The Summer NaNo isn’t so much a novel as the groundwork for one, as I take the challenge of playing the 30-question character questionnaire against a plot skeleton. Today I’m to ask Leonie what she ate today, in great detail.
She’s presently on an ocean-going steamship, en route from England to New York City, some time in 1916. I looked up the dinner menus from the Titanic (1913), then read a bit about theWhite Star Line, and its rival, the Cunard Line (the former distinguished by the luxury of accommodations, the latter by rapidity of transit) and decided that it had to be a Cunard liner. Leonie is a courier accompanying a shipment of paintings to a very wealthy buyer who wants to enjoy his new acquisition as soon as possible. I guessed that wartime conditions would have reduced the luxury standard, and got lucky with a Google search on Cunard dinner menus from 1915-1916.
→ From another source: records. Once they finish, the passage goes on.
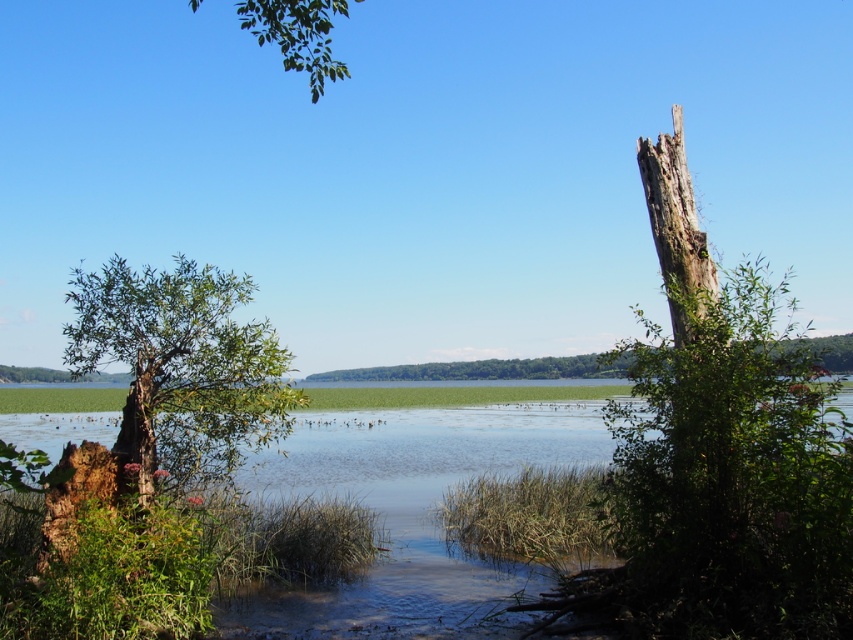
Question: Which object is the closest to the green leafy branch at upper center?

Choices:
 (A) green leafy tree at left
 (B) green grassy river at center

Answer: (A)

Question: Does green grassy river at center appear under green leafy tree at left?

Choices:
 (A) yes
 (B) no

Answer: (A)

Question: Considering the real-world distances, which object is farthest from the green leafy tree at left?

Choices:
 (A) green leafy branch at upper center
 (B) green grassy river at center

Answer: (B)

Question: Can you confirm if green grassy river at center is positioned to the right of green leafy branch at upper center?

Choices:
 (A) no
 (B) yes

Answer: (B)

Question: Is green leafy tree at left in front of green leafy branch at upper center?

Choices:
 (A) no
 (B) yes

Answer: (A)

Question: Which point appears closest to the camera in this image?

Choices:
 (A) (265, 428)
 (B) (340, 77)

Answer: (A)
Then I read about the Academie Julian, whose students included artists as various as John Singer Sargent, Marie Bashkirtseff, Robert Henri, and Diego Rivera. Very definitely our Leonie did her training there, as it was one of the few French art schools that admitted women at the time. There was a lovely labyrinth, too, in which I learned more about the works of all of the above, and began reading Bashkirtseff’s famous diary, which Leonie would have read as a young teenager.
All of which confirmed, of course, my initial guess: she is dining on roast beef, potatoes and horseradish, in the second-class dining room, while thinking about the light on the cutlery and the still-life that meal would make.
The fun part, of course, is confirming that answer. Now I’m off to finish the interview and to find out what else is lurking behind the unwritten page.